#### EXERCISE GOAL:
Of all the lines below, output only those starting at the one with "IRS imposed penalties after age 59 ½." and ending at the one with "people to stop by and admire.", both ends included, exactly as written.

#### DATA TO USE:
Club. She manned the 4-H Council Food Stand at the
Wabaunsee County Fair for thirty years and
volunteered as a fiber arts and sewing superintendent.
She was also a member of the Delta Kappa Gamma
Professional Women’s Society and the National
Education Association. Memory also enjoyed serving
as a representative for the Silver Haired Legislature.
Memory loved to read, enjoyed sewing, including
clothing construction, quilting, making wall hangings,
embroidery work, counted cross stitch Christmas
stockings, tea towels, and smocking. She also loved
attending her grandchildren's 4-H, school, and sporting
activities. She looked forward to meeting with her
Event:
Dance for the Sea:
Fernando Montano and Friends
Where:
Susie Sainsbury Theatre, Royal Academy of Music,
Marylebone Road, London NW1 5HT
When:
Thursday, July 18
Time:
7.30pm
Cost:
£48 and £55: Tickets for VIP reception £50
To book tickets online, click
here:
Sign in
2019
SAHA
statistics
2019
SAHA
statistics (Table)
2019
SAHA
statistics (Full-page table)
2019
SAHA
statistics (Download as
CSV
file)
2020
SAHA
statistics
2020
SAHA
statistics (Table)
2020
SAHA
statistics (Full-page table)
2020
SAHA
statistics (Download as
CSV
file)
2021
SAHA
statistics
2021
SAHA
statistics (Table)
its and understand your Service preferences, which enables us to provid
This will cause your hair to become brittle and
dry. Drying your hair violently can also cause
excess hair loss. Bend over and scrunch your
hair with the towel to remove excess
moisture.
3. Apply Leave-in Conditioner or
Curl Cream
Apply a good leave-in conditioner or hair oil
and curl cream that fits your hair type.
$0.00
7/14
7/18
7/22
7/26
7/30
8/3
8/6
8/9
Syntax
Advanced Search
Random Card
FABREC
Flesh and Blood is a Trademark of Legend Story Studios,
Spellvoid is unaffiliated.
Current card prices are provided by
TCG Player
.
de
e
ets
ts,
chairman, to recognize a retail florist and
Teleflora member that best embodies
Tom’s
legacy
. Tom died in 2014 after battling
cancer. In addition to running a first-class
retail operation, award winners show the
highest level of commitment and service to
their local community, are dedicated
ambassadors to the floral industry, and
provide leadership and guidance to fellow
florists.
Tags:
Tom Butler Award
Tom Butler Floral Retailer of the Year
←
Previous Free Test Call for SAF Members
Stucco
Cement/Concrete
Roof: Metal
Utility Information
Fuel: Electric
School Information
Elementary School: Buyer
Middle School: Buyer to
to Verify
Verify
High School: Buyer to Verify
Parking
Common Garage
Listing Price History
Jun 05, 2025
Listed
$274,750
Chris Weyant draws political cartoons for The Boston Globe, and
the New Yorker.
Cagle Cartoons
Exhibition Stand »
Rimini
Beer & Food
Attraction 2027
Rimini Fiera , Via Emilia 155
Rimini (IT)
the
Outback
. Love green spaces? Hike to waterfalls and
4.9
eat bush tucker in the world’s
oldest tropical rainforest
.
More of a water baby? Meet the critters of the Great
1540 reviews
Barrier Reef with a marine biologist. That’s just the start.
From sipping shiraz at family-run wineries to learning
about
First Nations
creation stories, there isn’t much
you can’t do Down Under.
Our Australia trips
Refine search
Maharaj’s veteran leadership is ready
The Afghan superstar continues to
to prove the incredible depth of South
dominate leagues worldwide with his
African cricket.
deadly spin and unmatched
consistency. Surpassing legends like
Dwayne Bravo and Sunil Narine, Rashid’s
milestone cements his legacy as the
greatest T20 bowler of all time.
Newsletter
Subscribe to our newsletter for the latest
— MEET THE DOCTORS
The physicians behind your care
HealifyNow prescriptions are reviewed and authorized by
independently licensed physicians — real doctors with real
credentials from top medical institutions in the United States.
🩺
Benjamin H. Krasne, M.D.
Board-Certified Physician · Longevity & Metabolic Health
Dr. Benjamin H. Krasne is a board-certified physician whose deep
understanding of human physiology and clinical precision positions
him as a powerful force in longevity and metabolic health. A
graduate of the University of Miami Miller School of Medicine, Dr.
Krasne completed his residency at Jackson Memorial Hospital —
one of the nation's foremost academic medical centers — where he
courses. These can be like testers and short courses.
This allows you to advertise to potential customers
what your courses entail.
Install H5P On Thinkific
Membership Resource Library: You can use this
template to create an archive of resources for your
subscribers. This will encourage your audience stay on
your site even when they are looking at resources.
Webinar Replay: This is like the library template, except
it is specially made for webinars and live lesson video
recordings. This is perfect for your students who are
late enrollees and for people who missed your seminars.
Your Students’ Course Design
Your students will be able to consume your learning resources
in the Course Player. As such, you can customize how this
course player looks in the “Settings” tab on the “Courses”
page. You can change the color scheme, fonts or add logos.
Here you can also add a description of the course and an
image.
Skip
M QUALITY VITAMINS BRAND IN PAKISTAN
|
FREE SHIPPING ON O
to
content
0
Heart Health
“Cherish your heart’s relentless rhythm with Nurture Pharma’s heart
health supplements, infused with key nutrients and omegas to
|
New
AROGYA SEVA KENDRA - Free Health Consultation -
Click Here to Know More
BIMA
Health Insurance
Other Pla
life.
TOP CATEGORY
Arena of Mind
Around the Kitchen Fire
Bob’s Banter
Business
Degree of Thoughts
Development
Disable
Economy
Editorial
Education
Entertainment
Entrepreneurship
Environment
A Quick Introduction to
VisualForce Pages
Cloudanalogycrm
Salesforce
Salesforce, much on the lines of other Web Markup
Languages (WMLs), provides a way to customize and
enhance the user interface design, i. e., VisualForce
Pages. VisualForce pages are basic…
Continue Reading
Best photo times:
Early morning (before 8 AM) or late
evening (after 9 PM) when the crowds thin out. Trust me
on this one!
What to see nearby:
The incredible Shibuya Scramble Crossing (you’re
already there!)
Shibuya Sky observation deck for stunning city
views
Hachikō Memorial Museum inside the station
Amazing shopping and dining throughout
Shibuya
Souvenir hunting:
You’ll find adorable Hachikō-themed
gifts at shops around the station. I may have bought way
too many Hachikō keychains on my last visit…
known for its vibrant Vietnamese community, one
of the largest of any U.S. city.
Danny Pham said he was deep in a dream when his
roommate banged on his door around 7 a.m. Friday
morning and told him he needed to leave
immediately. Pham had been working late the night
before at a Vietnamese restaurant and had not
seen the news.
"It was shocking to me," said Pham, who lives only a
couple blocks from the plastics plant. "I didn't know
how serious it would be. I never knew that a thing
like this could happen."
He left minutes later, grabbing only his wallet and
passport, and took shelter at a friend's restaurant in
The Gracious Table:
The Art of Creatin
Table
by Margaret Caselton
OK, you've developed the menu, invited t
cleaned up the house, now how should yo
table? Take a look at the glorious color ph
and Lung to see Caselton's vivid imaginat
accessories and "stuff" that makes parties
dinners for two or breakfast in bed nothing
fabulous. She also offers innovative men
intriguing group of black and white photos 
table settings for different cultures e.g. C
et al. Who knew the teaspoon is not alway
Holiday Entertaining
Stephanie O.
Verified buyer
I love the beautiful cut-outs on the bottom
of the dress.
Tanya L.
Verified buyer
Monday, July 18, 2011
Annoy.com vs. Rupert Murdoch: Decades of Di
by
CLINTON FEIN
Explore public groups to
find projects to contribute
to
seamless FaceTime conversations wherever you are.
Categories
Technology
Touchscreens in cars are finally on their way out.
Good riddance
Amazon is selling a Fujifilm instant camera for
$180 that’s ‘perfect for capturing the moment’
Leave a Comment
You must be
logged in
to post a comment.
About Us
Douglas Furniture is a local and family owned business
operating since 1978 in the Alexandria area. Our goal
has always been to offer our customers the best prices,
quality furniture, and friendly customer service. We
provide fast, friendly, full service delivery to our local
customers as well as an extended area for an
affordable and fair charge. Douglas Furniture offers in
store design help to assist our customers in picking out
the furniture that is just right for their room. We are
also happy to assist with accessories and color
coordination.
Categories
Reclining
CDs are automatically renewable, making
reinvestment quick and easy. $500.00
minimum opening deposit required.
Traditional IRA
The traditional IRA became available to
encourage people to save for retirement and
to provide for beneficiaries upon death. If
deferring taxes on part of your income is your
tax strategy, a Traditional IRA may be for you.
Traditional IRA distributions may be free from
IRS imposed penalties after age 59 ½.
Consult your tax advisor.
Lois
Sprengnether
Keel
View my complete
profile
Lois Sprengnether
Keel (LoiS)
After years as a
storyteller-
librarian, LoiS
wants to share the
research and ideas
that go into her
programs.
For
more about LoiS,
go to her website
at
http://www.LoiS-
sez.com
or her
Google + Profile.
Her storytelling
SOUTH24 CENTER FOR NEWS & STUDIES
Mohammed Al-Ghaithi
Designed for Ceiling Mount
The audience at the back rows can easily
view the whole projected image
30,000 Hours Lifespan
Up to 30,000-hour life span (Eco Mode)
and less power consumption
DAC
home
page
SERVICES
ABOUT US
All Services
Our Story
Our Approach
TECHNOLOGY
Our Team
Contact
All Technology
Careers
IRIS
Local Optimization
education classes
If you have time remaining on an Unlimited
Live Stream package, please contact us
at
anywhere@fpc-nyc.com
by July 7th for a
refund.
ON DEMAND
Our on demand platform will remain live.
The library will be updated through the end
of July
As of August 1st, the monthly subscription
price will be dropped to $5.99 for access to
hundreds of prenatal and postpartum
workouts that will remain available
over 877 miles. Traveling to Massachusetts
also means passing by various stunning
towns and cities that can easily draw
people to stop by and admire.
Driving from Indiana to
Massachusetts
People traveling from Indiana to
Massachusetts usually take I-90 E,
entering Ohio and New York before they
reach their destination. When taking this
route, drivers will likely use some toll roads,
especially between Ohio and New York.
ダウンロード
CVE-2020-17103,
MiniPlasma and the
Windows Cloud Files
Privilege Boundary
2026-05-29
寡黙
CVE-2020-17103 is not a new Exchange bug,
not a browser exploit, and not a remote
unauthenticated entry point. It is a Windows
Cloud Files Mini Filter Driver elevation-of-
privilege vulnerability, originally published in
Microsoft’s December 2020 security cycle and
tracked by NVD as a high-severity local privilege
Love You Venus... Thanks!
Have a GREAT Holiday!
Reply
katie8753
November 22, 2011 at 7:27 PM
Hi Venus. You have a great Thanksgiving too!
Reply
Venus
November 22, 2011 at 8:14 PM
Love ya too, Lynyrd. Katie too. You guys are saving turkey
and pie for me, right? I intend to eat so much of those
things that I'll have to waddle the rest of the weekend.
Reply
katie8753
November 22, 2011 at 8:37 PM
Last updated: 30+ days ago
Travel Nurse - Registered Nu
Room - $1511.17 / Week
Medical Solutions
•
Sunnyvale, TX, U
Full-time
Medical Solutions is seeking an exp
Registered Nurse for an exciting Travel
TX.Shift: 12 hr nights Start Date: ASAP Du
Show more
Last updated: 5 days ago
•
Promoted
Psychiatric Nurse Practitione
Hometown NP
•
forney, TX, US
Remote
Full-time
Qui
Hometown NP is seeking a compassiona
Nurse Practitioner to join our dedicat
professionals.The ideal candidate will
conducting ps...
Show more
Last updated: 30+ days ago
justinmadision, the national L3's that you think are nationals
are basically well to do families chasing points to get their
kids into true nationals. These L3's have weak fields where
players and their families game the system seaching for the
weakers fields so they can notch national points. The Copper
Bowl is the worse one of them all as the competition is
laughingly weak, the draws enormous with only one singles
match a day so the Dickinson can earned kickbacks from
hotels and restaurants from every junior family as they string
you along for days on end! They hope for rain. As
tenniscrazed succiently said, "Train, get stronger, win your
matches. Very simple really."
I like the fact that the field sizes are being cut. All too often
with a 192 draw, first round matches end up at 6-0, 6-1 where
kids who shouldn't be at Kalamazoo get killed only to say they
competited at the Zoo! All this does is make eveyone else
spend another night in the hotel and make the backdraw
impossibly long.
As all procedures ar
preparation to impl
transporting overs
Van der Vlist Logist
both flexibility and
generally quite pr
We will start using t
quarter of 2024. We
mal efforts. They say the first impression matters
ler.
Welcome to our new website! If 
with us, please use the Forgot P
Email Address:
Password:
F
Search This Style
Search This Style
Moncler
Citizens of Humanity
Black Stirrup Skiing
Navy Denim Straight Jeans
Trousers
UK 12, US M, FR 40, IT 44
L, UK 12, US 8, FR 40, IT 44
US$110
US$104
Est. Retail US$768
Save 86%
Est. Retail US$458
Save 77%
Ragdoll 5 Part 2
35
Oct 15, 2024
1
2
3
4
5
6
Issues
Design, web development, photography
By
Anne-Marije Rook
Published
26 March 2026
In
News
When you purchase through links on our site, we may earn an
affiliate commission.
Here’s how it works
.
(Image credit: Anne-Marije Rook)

#### ANSWER TO THE EXERCISE:
IRS imposed penalties after age 59 ½.
Consult your tax advisor.
Lois
Sprengnether
Keel
View my complete
profile
Lois Sprengnether
Keel (LoiS)
After years as a
storyteller-
librarian, LoiS
wants to share the
research and ideas
that go into her
programs.
For
more about LoiS,
go to her website
at
http://www.LoiS-
sez.com
or her
Google + Profile.
Her storytelling
SOUTH24 CENTER FOR NEWS & STUDIES
Mohammed Al-Ghaithi
Designed for Ceiling Mount
The audience at the back rows can easily
view the whole projected image
30,000 Hours Lifespan
Up to 30,000-hour life span (Eco Mode)
and less power consumption
DAC
home
page
SERVICES
ABOUT US
All Services
Our Story
Our Approach
TECHNOLOGY
Our Team
Contact
All Technology
Careers
IRIS
Local Optimization
education classes
If you have time remaining on an Unlimited
Live Stream package, please contact us
at
anywhere@fpc-nyc.com
by July 7th for a
refund.
ON DEMAND
Our on demand platform will remain live.
The library will be updated through the end
of July
As of August 1st, the monthly subscription
price will be dropped to $5.99 for access to
hundreds of prenatal and postpartum
workouts that will remain available
over 877 miles. Traveling to Massachusetts
also means passing by various stunning
towns and cities that can easily draw
people to stop by and admire.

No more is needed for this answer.